O Presidente e Diretor da Universidade de Logística Kühne da Alemanha, Andreas Kaplan, que também é professor de transformação digital, observa que há pouca dúvida de que o conteúdo gerado por IA, incluindo vídeos deepfake e tecnologias similares, desempenham um papel significativo na formação de narrativas, influenciando a opinião pública e amplificando perspectivas específicas.

No entanto, o seu impacto na disseminação de informações falsas, diz ele, é muito menos poderoso.

“Por outras palavras, a IA generativa simplifica principalmente o fornecimento de informações erradas e desinformação, em vez da procura por ela ou a sua subsequente disseminação", diz Kaplan à TRT World, acrescentando que a questão real surge quando as pessoas confiam em ferramentas de IA para informação, o que "não é muito diferente de aceitar informação na Wikipedia como um facto ou acreditar em ligações automáticas recebidas durante uma campanha política."

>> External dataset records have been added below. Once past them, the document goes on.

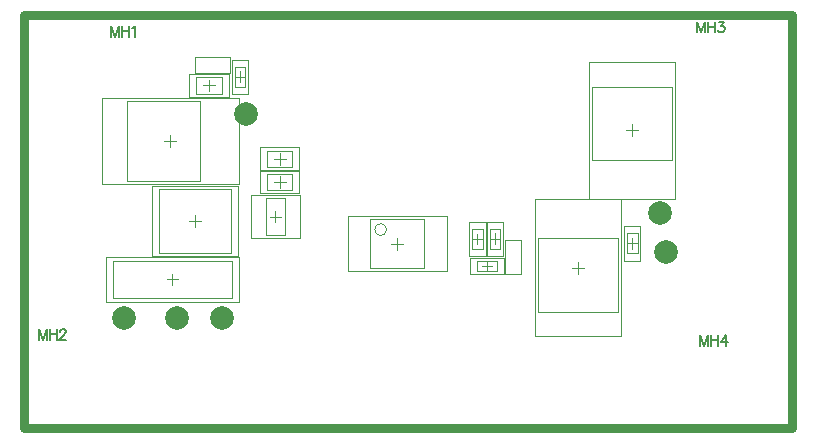
<source format=gbp>
G04*
G04 #@! TF.GenerationSoftware,Altium Limited,Altium Designer,18.1.11 (251)*
G04*
G04 Layer_Color=128*
%FSLAX25Y25*%
%MOIN*%
G70*
G01*
G75*
%ADD13C,0.00197*%
%ADD15C,0.00650*%
%ADD16C,0.03000*%
%ADD17C,0.00394*%
%ADD53C,0.07874*%
D13*
X75590Y77756D02*
X92126D01*
X75590Y63189D02*
X92126D01*
X75590D02*
Y77756D01*
X92126Y63189D02*
Y77756D01*
X91780Y78150D02*
Y85630D01*
X78787Y78150D02*
Y85630D01*
Y78150D02*
X91780D01*
X78787Y85630D02*
X91780D01*
X74756Y111343D02*
Y122760D01*
X69244Y111343D02*
Y122760D01*
X74756D01*
X69244Y111343D02*
X74756D01*
X57142Y118441D02*
X68362D01*
X68559D02*
Y123559D01*
X57142D02*
X68362D01*
X57142Y118441D02*
Y123559D01*
X27468Y42020D02*
Y56980D01*
X71563Y42020D02*
Y56980D01*
X27468D02*
X71563D01*
X27468Y42020D02*
X71563D01*
X25984Y109941D02*
X71653D01*
X25984Y81398D02*
X71653D01*
X25984D02*
Y109941D01*
X71653Y81398D02*
Y109941D01*
X42630Y80614D02*
X71370D01*
X42630Y57386D02*
X71370D01*
X42630D02*
Y80614D01*
X71370Y57386D02*
Y80614D01*
X55118Y110236D02*
X68504D01*
X55118Y118110D02*
X68504D01*
Y110236D02*
Y118110D01*
X55118Y110236D02*
Y118110D01*
X107874Y52165D02*
X140945D01*
X107874Y70669D02*
X140945D01*
Y52165D02*
Y70669D01*
X107874Y52165D02*
Y70669D01*
X160433Y51378D02*
X165551D01*
X160433D02*
Y62598D01*
Y62795D02*
X165551D01*
Y51378D02*
Y62598D01*
X217028Y76378D02*
Y122047D01*
X188484Y76378D02*
Y122047D01*
X217028D01*
X188484Y76378D02*
X217028D01*
X170374Y30512D02*
Y76181D01*
X198917Y30512D02*
Y76181D01*
X170374Y30512D02*
X198917D01*
X170374Y76181D02*
X198917D01*
X200000Y55807D02*
Y67224D01*
X205512Y55807D02*
Y67224D01*
X200000Y55807D02*
X205512D01*
X200000Y67224D02*
X205512D01*
X78787Y86024D02*
Y93504D01*
X91780Y86024D02*
Y93504D01*
X78787D02*
X91780D01*
X78787Y86024D02*
X91780D01*
X153937Y57284D02*
Y68701D01*
X148425Y57284D02*
Y68701D01*
X153937D01*
X148425Y57284D02*
X153937D01*
X160039Y51181D02*
Y56693D01*
X148622Y51181D02*
Y56693D01*
Y51181D02*
X160039D01*
X148622Y56693D02*
X160039D01*
X154331Y68799D02*
X159843D01*
X154331Y57382D02*
X159843D01*
Y68799D01*
X154331Y57382D02*
Y68799D01*
D15*
X225385Y30878D02*
Y27379D01*
Y30878D02*
X226718Y27379D01*
X228051Y30878D02*
X226718Y27379D01*
X228051Y30878D02*
Y27379D01*
X229051Y30878D02*
Y27379D01*
X231383Y30878D02*
Y27379D01*
X229051Y29212D02*
X231383D01*
X234016Y30878D02*
X232350Y28545D01*
X234849D01*
X234016Y30878D02*
Y27379D01*
X224380Y135393D02*
Y131894D01*
Y135393D02*
X225713Y131894D01*
X227046Y135393D02*
X225713Y131894D01*
X227046Y135393D02*
Y131894D01*
X228046Y135393D02*
Y131894D01*
X230379Y135393D02*
Y131894D01*
X228046Y133727D02*
X230379D01*
X231678Y135393D02*
X233511D01*
X232511Y134060D01*
X233011D01*
X233345Y133893D01*
X233511Y133727D01*
X233678Y133227D01*
Y132893D01*
X233511Y132393D01*
X233178Y132060D01*
X232678Y131894D01*
X232178D01*
X231678Y132060D01*
X231512Y132227D01*
X231345Y132560D01*
X4891Y32873D02*
Y29374D01*
Y32873D02*
X6224Y29374D01*
X7557Y32873D02*
X6224Y29374D01*
X7557Y32873D02*
Y29374D01*
X8557Y32873D02*
Y29374D01*
X10890Y32873D02*
Y29374D01*
X8557Y31207D02*
X10890D01*
X12023Y32040D02*
Y32207D01*
X12190Y32540D01*
X12356Y32707D01*
X12689Y32873D01*
X13356D01*
X13689Y32707D01*
X13856Y32540D01*
X14023Y32207D01*
Y31874D01*
X13856Y31540D01*
X13523Y31040D01*
X11856Y29374D01*
X14189D01*
X29097Y133873D02*
Y130374D01*
Y133873D02*
X30430Y130374D01*
X31763Y133873D02*
X30430Y130374D01*
X31763Y133873D02*
Y130374D01*
X32763Y133873D02*
Y130374D01*
X35096Y133873D02*
Y130374D01*
X32763Y132207D02*
X35096D01*
X36062Y133207D02*
X36395Y133373D01*
X36895Y133873D01*
Y130374D01*
D16*
X0Y137795D02*
X255906D01*
X0Y0D02*
Y137795D01*
X255906Y0D02*
Y137795D01*
X0Y0D02*
X255906D01*
D17*
X120866Y66142D02*
G03*
X120866Y66142I-1969J0D01*
G01*
X80610Y76673D02*
X87106D01*
X80610Y64272D02*
X87106D01*
X80610D02*
Y76673D01*
X87106Y64272D02*
Y76673D01*
X89417Y79232D02*
Y84547D01*
X81150Y79232D02*
Y84547D01*
Y79232D02*
X89417D01*
X81150Y84547D02*
X89417D01*
X73772Y113705D02*
Y120398D01*
X70228Y113705D02*
Y120398D01*
X73772D01*
X70228Y113705D02*
X73772D01*
X29831Y43201D02*
Y55799D01*
X69201Y43201D02*
Y55799D01*
X29831D02*
X69201D01*
X29831Y43201D02*
X69201D01*
X34252Y108957D02*
X58661D01*
X34252Y82382D02*
X58661D01*
X34252D02*
Y108957D01*
X58661Y82382D02*
Y108957D01*
X44992Y79630D02*
X69008D01*
X44992Y58370D02*
X69008D01*
X44992D02*
Y79630D01*
X69008Y58370D02*
Y79630D01*
X57480Y111319D02*
X66142D01*
X57480Y117028D02*
X66142D01*
Y111319D02*
Y117028D01*
X57480Y111319D02*
Y117028D01*
X115354Y53150D02*
X133465D01*
X115354Y69685D02*
X133465D01*
Y53150D02*
Y69685D01*
X115354Y53150D02*
Y69685D01*
X216043Y89370D02*
Y113779D01*
X189469Y89370D02*
Y113779D01*
X216043D01*
X189469Y89370D02*
X216043D01*
X171358Y38780D02*
Y63189D01*
X197933Y38780D02*
Y63189D01*
X171358Y38780D02*
X197933D01*
X171358Y63189D02*
X197933D01*
X200984Y58169D02*
Y64862D01*
X204527Y58169D02*
Y64862D01*
X200984Y58169D02*
X204527D01*
X200984Y64862D02*
X204527D01*
X81150Y87106D02*
Y92421D01*
X89417Y87106D02*
Y92421D01*
X81150D02*
X89417D01*
X81150Y87106D02*
X89417D01*
X152953Y59646D02*
Y66339D01*
X149409Y59646D02*
Y66339D01*
X152953D01*
X149409Y59646D02*
X152953D01*
X157677Y52165D02*
Y55709D01*
X150984Y52165D02*
Y55709D01*
Y52165D02*
X157677D01*
X150984Y55709D02*
X157677D01*
X155315Y66437D02*
X158858D01*
X155315Y59744D02*
X158858D01*
Y66437D01*
X155315Y59744D02*
Y66437D01*
X83858Y68504D02*
Y72441D01*
X81890Y70472D02*
X85827D01*
X83315Y81890D02*
X87252D01*
X85283Y79921D02*
Y83858D01*
X70228Y117051D02*
X73772D01*
X72000Y115279D02*
Y118823D01*
X47547Y49500D02*
X51484D01*
X49516Y47532D02*
Y51468D01*
X48819Y93701D02*
Y97638D01*
X46850Y95669D02*
X50787D01*
X57000Y67032D02*
Y70969D01*
X55032Y69000D02*
X58969D01*
X61811Y112205D02*
Y116142D01*
X59842Y114173D02*
X63779D01*
X124409Y59449D02*
Y63386D01*
X122441Y61417D02*
X126378D01*
X200787Y99213D02*
X204724D01*
X202756Y97244D02*
Y101181D01*
X182677Y53347D02*
X186614D01*
X184646Y51378D02*
Y55315D01*
X200984Y61516D02*
X204527D01*
X202756Y59744D02*
Y63287D01*
X83315Y89764D02*
X87252D01*
X85283Y87795D02*
Y91732D01*
X149409Y62992D02*
X152953D01*
X151181Y61221D02*
Y64764D01*
X152559Y53937D02*
X156102D01*
X154331Y52165D02*
Y55709D01*
X157087Y61319D02*
Y64862D01*
X155315Y63090D02*
X158858D01*
D53*
X74000Y104500D02*
D03*
X212000Y71500D02*
D03*
X214000Y58500D02*
D03*
X66000Y36500D02*
D03*
X33500D02*
D03*
X51000D02*
D03*
M02*

</source>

Embora ele reconheça que os órgãos reguladores frequentemente ficam atrás do estado atual das coisas, Kaplan destaca que ainda há esforços a fazer para abordar o abuso e mau uso do conteúdo de media gerado por IA, incluindo deepfakes. "Notável é o projeto de regulamento da Comissão da União Europeia sobre inteligência artificial, que exige a rotulagem de todo o conteúdo criado usando tecnologia deepfake."

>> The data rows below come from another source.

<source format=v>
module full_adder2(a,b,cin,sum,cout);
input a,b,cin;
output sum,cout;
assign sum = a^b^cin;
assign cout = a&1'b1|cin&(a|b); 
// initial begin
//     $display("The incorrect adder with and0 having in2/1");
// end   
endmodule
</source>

O que Kaplan se refere é o “AI Act”, para o qual foi alcançado um acordo provisório em 9 de dezembro de 2023. Primeiro proposto em abril de 2021, o texto acordado terá que ser formalmente adotado pelo Parlamento e Conselho para se tornar lei da União Europeia. Uma vez aprovado, o ato fornecerá diretrizes para as primeiras regras do mundo sobre IA.

"Da mesma forma, os Estados Unidos recentemente intensificaram os esforços para introduzir legislação destinada a combater deepfakes, um movimento provavelmente estimulado pela aproximação da eleição presidencial neste novembro."

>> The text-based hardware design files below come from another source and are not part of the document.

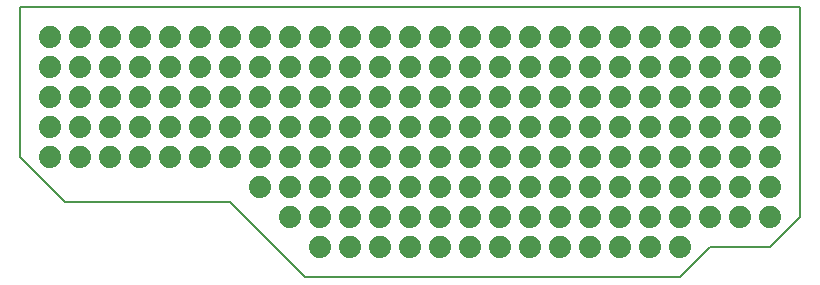
<source format=gbl>
G75*
%MOIN*%
%OFA0B0*%
%FSLAX24Y24*%
%IPPOS*%
%LPD*%
%AMOC8*
5,1,8,0,0,1.08239X$1,22.5*
%
%ADD10C,0.0050*%
%ADD11C,0.0740*%
D10*
X001625Y002625D02*
X000125Y004125D01*
X000125Y009125D01*
X026125Y009125D01*
X026125Y002125D01*
X025125Y001125D01*
X023125Y001125D01*
X022125Y000125D01*
X009625Y000125D01*
X007125Y002625D01*
X001625Y002625D01*
D11*
X001125Y004125D03*
X002125Y004125D03*
X003125Y004125D03*
X004125Y004125D03*
X005125Y004125D03*
X006125Y004125D03*
X007125Y004125D03*
X008125Y004125D03*
X009125Y004125D03*
X010125Y004125D03*
X011125Y004125D03*
X012125Y004125D03*
X013125Y004125D03*
X014125Y004125D03*
X015125Y004125D03*
X016125Y004125D03*
X017125Y004125D03*
X018125Y004125D03*
X019125Y004125D03*
X020125Y004125D03*
X021125Y004125D03*
X022125Y004125D03*
X023125Y004125D03*
X024125Y004125D03*
X025125Y004125D03*
X025125Y005125D03*
X024125Y005125D03*
X023125Y005125D03*
X022125Y005125D03*
X021125Y005125D03*
X020125Y005125D03*
X019125Y005125D03*
X018125Y005125D03*
X017125Y005125D03*
X016125Y005125D03*
X015125Y005125D03*
X014125Y005125D03*
X013125Y005125D03*
X012125Y005125D03*
X011125Y005125D03*
X010125Y005125D03*
X009125Y005125D03*
X008125Y005125D03*
X007125Y005125D03*
X006125Y005125D03*
X005125Y005125D03*
X004125Y005125D03*
X003125Y005125D03*
X002125Y005125D03*
X001125Y005125D03*
X001125Y006125D03*
X002125Y006125D03*
X003125Y006125D03*
X004125Y006125D03*
X005125Y006125D03*
X006125Y006125D03*
X007125Y006125D03*
X008125Y006125D03*
X009125Y006125D03*
X010125Y006125D03*
X011125Y006125D03*
X012125Y006125D03*
X013125Y006125D03*
X014125Y006125D03*
X015125Y006125D03*
X016125Y006125D03*
X017125Y006125D03*
X018125Y006125D03*
X019125Y006125D03*
X020125Y006125D03*
X021125Y006125D03*
X022125Y006125D03*
X023125Y006125D03*
X024125Y006125D03*
X025125Y006125D03*
X025125Y007125D03*
X024125Y007125D03*
X023125Y007125D03*
X022125Y007125D03*
X021125Y007125D03*
X020125Y007125D03*
X019125Y007125D03*
X018125Y007125D03*
X017125Y007125D03*
X016125Y007125D03*
X015125Y007125D03*
X014125Y007125D03*
X013125Y007125D03*
X012125Y007125D03*
X011125Y007125D03*
X010125Y007125D03*
X009125Y007125D03*
X008125Y007125D03*
X007125Y007125D03*
X006125Y007125D03*
X005125Y007125D03*
X004125Y007125D03*
X003125Y007125D03*
X002125Y007125D03*
X001125Y007125D03*
X001125Y008125D03*
X002125Y008125D03*
X003125Y008125D03*
X004125Y008125D03*
X005125Y008125D03*
X006125Y008125D03*
X007125Y008125D03*
X008125Y008125D03*
X009125Y008125D03*
X010125Y008125D03*
X011125Y008125D03*
X012125Y008125D03*
X013125Y008125D03*
X014125Y008125D03*
X015125Y008125D03*
X016125Y008125D03*
X017125Y008125D03*
X018125Y008125D03*
X019125Y008125D03*
X020125Y008125D03*
X021125Y008125D03*
X022125Y008125D03*
X023125Y008125D03*
X024125Y008125D03*
X025125Y008125D03*
X025125Y003125D03*
X024125Y003125D03*
X023125Y003125D03*
X022125Y003125D03*
X021125Y003125D03*
X020125Y003125D03*
X019125Y003125D03*
X018125Y003125D03*
X017125Y003125D03*
X016125Y003125D03*
X015125Y003125D03*
X014125Y003125D03*
X013125Y003125D03*
X012125Y003125D03*
X011125Y003125D03*
X010125Y003125D03*
X009125Y003125D03*
X008125Y003125D03*
X009125Y002125D03*
X010125Y002125D03*
X011125Y002125D03*
X012125Y002125D03*
X013125Y002125D03*
X014125Y002125D03*
X015125Y002125D03*
X016125Y002125D03*
X017125Y002125D03*
X018125Y002125D03*
X019125Y002125D03*
X020125Y002125D03*
X021125Y002125D03*
X022125Y002125D03*
X023125Y002125D03*
X024125Y002125D03*
X025125Y002125D03*
X022125Y001125D03*
X021125Y001125D03*
X020125Y001125D03*
X019125Y001125D03*
X018125Y001125D03*
X017125Y001125D03*
X016125Y001125D03*
X015125Y001125D03*
X014125Y001125D03*
X013125Y001125D03*
X012125Y001125D03*
X011125Y001125D03*
X010125Y001125D03*
M02*

</source>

O Canadá também está a estudar um projeto de lei que começará a regular alguns sistemas de IA. E no Reino Unido, o “Online Safety Bill”, que foi aprovado em outubro de 2023, visa tornar o país "o lugar mais seguro do mundo para estar online" através de novas leis que adotam uma abordagem de tolerância zero para proteger crianças de serem atacadas online.

Para o utilizador médio das redes sociais, de acordo com Kaplan, determinar se algo é confiável significa ser cauteloso com o material que consomes, e avaliá-lo criticamente em vez de aceitar o que é apresentado como verdade absoluta.

"Também é importante reconhecer os seus próprios preconceitos, já que frequentemente temos uma tendência a acreditar em informações que se alinham com as nossas concepções", diz Kaplan. "Estar ciente desse preconceito pode ajudar numa análise mais objetiva da informação", acrescenta o professor, cuja área de pesquisa inclui avanços em IA, digitalização e redes sociais.

"Em resumo, quanto mais sensacional a notícia parece, mais crítico se torna examinar a sua fonte".